---- SOURCE DATA

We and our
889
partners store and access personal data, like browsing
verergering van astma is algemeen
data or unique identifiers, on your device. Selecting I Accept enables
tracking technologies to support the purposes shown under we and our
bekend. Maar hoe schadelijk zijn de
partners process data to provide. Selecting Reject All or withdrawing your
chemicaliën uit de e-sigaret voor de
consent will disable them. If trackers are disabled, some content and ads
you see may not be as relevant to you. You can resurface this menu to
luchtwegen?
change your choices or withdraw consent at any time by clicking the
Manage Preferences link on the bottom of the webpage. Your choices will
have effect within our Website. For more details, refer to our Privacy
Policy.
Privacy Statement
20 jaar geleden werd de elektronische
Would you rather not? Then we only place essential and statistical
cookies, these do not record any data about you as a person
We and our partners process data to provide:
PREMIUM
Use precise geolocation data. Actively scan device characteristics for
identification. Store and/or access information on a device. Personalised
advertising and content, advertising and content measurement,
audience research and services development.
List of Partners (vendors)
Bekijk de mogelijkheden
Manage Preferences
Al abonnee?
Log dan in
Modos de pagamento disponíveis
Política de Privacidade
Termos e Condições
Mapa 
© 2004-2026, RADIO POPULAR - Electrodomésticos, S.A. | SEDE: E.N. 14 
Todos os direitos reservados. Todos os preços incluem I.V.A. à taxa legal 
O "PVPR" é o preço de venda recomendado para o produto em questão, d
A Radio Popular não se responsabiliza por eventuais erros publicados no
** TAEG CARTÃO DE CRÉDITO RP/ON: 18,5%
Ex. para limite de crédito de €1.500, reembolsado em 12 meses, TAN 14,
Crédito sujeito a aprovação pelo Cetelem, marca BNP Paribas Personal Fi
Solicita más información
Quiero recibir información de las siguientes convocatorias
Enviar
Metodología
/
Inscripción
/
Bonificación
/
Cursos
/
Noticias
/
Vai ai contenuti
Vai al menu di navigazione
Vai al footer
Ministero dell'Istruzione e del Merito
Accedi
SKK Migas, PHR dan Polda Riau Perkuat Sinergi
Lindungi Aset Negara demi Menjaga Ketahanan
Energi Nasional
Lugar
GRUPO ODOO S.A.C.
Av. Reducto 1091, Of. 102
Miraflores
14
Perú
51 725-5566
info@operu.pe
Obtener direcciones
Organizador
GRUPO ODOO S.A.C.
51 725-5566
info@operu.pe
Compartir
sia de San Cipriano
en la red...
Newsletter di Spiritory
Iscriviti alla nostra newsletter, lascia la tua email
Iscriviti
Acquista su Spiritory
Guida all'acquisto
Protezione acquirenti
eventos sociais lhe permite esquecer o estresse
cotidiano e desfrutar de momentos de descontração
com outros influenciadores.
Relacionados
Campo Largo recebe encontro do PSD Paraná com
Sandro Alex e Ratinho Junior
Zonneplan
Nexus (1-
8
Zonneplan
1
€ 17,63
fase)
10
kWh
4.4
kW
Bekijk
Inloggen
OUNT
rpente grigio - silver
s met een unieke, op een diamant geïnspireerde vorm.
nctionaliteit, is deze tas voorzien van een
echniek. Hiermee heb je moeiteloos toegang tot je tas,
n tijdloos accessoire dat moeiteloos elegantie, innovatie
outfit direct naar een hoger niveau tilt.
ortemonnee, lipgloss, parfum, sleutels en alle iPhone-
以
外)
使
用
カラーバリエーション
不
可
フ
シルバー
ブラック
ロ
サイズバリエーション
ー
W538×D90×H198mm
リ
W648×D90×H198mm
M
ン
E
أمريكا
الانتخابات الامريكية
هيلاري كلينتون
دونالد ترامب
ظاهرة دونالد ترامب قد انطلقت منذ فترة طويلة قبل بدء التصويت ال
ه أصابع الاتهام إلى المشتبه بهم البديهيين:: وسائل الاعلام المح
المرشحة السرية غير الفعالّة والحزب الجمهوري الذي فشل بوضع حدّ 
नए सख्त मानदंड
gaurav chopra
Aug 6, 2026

--------

■ **PROMPT**
Copy every line above word for word, keeping the same order and the same line breaks.

■ **PROBLEM SOLUTION**
We and our
889
partners store and access personal data, like browsing
verergering van astma is algemeen
data or unique identifiers, on your device. Selecting I Accept enables
tracking technologies to support the purposes shown under we and our
bekend. Maar hoe schadelijk zijn de
partners process data to provide. Selecting Reject All or withdrawing your
chemicaliën uit de e-sigaret voor de
consent will disable them. If trackers are disabled, some content and ads
you see may not be as relevant to you. You can resurface this menu to
luchtwegen?
change your choices or withdraw consent at any time by clicking the
Manage Preferences link on the bottom of the webpage. Your choices will
have effect within our Website. For more details, refer to our Privacy
Policy.
Privacy Statement
20 jaar geleden werd de elektronische
Would you rather not? Then we only place essential and statistical
cookies, these do not record any data about you as a person
We and our partners process data to provide:
PREMIUM
Use precise geolocation data. Actively scan device characteristics for
identification. Store and/or access information on a device. Personalised
advertising and content, advertising and content measurement,
audience research and services development.
List of Partners (vendors)
Bekijk de mogelijkheden
Manage Preferences
Al abonnee?
Log dan in
Modos de pagamento disponíveis
Política de Privacidade
Termos e Condições
Mapa 
© 2004-2026, RADIO POPULAR - Electrodomésticos, S.A. | SEDE: E.N. 14 
Todos os direitos reservados. Todos os preços incluem I.V.A. à taxa legal 
O "PVPR" é o preço de venda recomendado para o produto em questão, d
A Radio Popular não se responsabiliza por eventuais erros publicados no
** TAEG CARTÃO DE CRÉDITO RP/ON: 18,5%
Ex. para limite de crédito de €1.500, reembolsado em 12 meses, TAN 14,
Crédito sujeito a aprovação pelo Cetelem, marca BNP Paribas Personal Fi
Solicita más información
Quiero recibir información de las siguientes convocatorias
Enviar
Metodología
/
Inscripción
/
Bonificación
/
Cursos
/
Noticias
/
Vai ai contenuti
Vai al menu di navigazione
Vai al footer
Ministero dell'Istruzione e del Merito
Accedi
SKK Migas, PHR dan Polda Riau Perkuat Sinergi
Lindungi Aset Negara demi Menjaga Ketahanan
Energi Nasional
Lugar
GRUPO ODOO S.A.C.
Av. Reducto 1091, Of. 102
Miraflores
14
Perú
51 725-5566
info@operu.pe
Obtener direcciones
Organizador
GRUPO ODOO S.A.C.
51 725-5566
info@operu.pe
Compartir
sia de San Cipriano
en la red...
Newsletter di Spiritory
Iscriviti alla nostra newsletter, lascia la tua email
Iscriviti
Acquista su Spiritory
Guida all'acquisto
Protezione acquirenti
eventos sociais lhe permite esquecer o estresse
cotidiano e desfrutar de momentos de descontração
com outros influenciadores.
Relacionados
Campo Largo recebe encontro do PSD Paraná com
Sandro Alex e Ratinho Junior
Zonneplan
Nexus (1-
8
Zonneplan
1
€ 17,63
fase)
10
kWh
4.4
kW
Bekijk
Inloggen
OUNT
rpente grigio - silver
s met een unieke, op een diamant geïnspireerde vorm.
nctionaliteit, is deze tas voorzien van een
echniek. Hiermee heb je moeiteloos toegang tot je tas,
n tijdloos accessoire dat moeiteloos elegantie, innovatie
outfit direct naar een hoger niveau tilt.
ortemonnee, lipgloss, parfum, sleutels en alle iPhone-
以
外)
使
用
カラーバリエーション
不
可
フ
シルバー
ブラック
ロ
サイズバリエーション
ー
W538×D90×H198mm
リ
W648×D90×H198mm
M
ン
E
أمريكا
الانتخابات الامريكية
هيلاري كلينتون
دونالد ترامب
ظاهرة دونالد ترامب قد انطلقت منذ فترة طويلة قبل بدء التصويت ال
ه أصابع الاتهام إلى المشتبه بهم البديهيين:: وسائل الاعلام المح
المرشحة السرية غير الفعالّة والحزب الجمهوري الذي فشل بوضع حدّ 
नए सख्त मानदंड
gaurav chopra
Aug 6, 2026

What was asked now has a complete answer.